Guided by the game designers Ulrich Blum and Jens Merkl, students of the Interactive Media major developed their own board games. Usually, the teams come together physically to test and experiment with different ideas, and in the end, present a classic, haptic board game. What happens when the immediate coming together, the most important characteristic of the analog game, is not possible due to a worldwide pandemic?
Not only the workshop had to be transferred to virtual space, but also the game ideas themselves had to function entirely without direct social contact. The students had to look for new ways of playing together and identify platforms and channels that could be used with the means of analog games. The focus of the week-long workshop was not on purely digital games, but on the transformation of unfamiliar, non-game media into playful interaction.
Ulrich Blum and Jens Merkl: "The biggest challenge for the participants was developing initial ideas. We know this from our everyday lives as well. It is much easier to make iterative improvements to something that already exists than to come up with entirely new ideas. However, the blockades could be solved by the participants exploring the inherent possibilities of the media in more detail. Since we were not simply developing "classic" board games, but looking for forms of play specific to the medium, the answer was in the advantages and disadvantages of the medium itself. How is this medium normally used and how can we use this in a playful way? This line of questioning ultimately led to exciting solutions for both groups."
In the process, the students benefited from their experiences during the online semester, as participant Clara Deitmar describes: "We now use several online tools simultaneously to make working together in the home office more pleasant. So we've made a virtue out of necessity and just used these as platforms to develop games in." Participant Till Sander-Titgemeyer notes, "Internet connections and Zoom made the teamwork more difficult. However, Ulrich and Jens supported us well in prototyping our game idea through their high-quality feedback. This showed us that fast iterative concept development can also work very well online."
The project teams chose the online whiteboard tool Miro and the messaging service Telegram as platforms for their games. The fact that both games deal with conspiracy theories is a pure coincidence and results from the current global political situation, in which extreme and absurd opinions are getting more and more attention. Both prototypes take a humoristic approach to the topic and confront its players with the most absurd comical theories. And offer a huge amount of gaming fun in the process.
Developed by Clara Deitmar and Eduard Schäfer
Ich sag nur Chemtrails is an online game that uses the cooperative mind-mapping tool Miro as a virtual game table. Players meet on a shared Miro board and string together conspiracy theories, the crazier and more absurd the better. In a jointly created mind map, the hidden connections between the moon landing, 5G and lizard people are invented freely on a whim. Whoever discovers the most original connection or draws the longest chain of reasoning wins points. The game aims to live out the secret joy of absurd theories in familiar company, to laugh heartily at the current state of the world with black humor, and to let conspiracy theories be what they are: an absurd, entangled game.

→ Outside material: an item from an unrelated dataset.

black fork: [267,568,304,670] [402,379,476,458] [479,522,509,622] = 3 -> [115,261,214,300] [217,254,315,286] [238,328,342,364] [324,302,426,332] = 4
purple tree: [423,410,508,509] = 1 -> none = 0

All you need to play Ich sag nur Chemtrails is a Miro account (free). Follow this Link, duplicate the Miro game board or copy the elements into a new board and start playing! Game instructions will guide you through it step by step.

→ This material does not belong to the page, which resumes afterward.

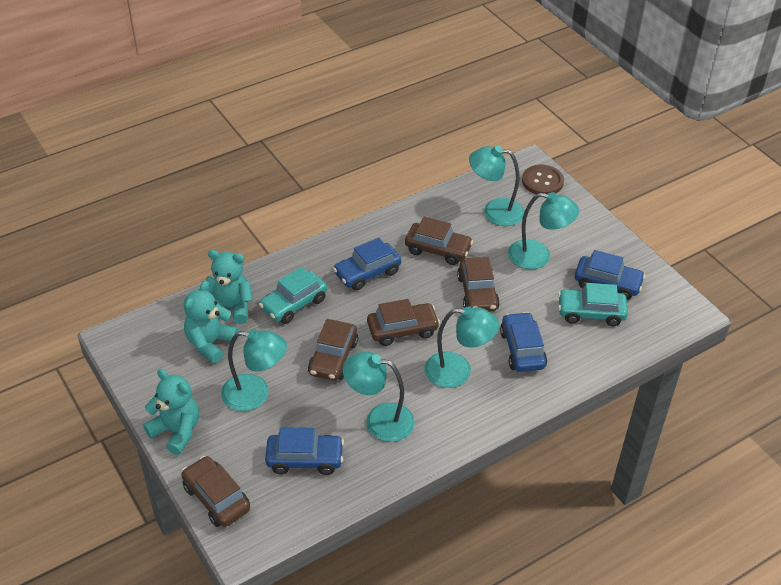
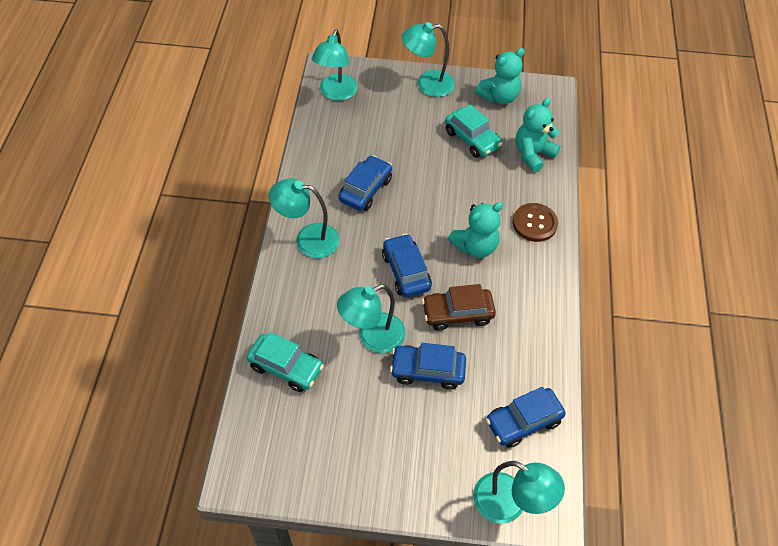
brown car: [181,456,250,527] [308,319,358,381] [367,299,440,346] [405,217,473,265] [457,257,500,311] = 5 -> [422,284,496,330] = 1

Developed by Till Sander-Titgemeyer and Malte Hartleb
Gif me the Clue is an online game that uses the messaging service Telegram and is played in groups. The game leader first chats with a secret agent, (the chatbot Gif me the Clue) who, pursued by the government, must pass on secret information. For this reason, he reveals three secret clues about a conspiracy theory to the game leader. Since the conversation is intercepted, it is now the game master's task to pass on this conspiracy theory to the other players via GIFs. Based on the GIFs sent, the other players have to guess which conspiracy theory it is.
Ulrich Blum is a full-time game designer and lives in Cologne. He studied acting at the Theater Hochschule Zürich and worked as an actor for 8 years. In 2009, he won the Game Designer Scholarship of the Spiel des Jahres jury and from then on decided to devote himself entirely to analog games. His publications include several games for the tiptoi pen by Ravensburger, the board game adaptation of the computer game Minecraft (Minecraft Builders & Biomes) and the dice game "Man muss auch Gönnen Können" which he developed together with Jens Merkl. He also worked on various game projects in formats other than the classic board game coming in a box.
The Heidelberg game designer Jens Merkl studied philosophy, journalism and the conception of interactive media (at Filmakademie), he was a rapper, songwriter and producer, and worked as a graphic designer. Today he is a full-time game designer. His publications include 13 releases for tiptoi (Ravensburger), the communication game "Small Talk Bingo" (Moses Verlag), the dice game "Man muss auch gönnen können" (Schmidt Spiele), and the real-time puzzle game "Nine Tiles Panic" (Oink Games). He also searches for new analog game formats outside of board games, developed for museums and designed a street art piece in Luxembourg City that can be played as an analog jump'n'run together with Ulrich Blum, Jean-Claude Pellin and the street artist Alain Welter.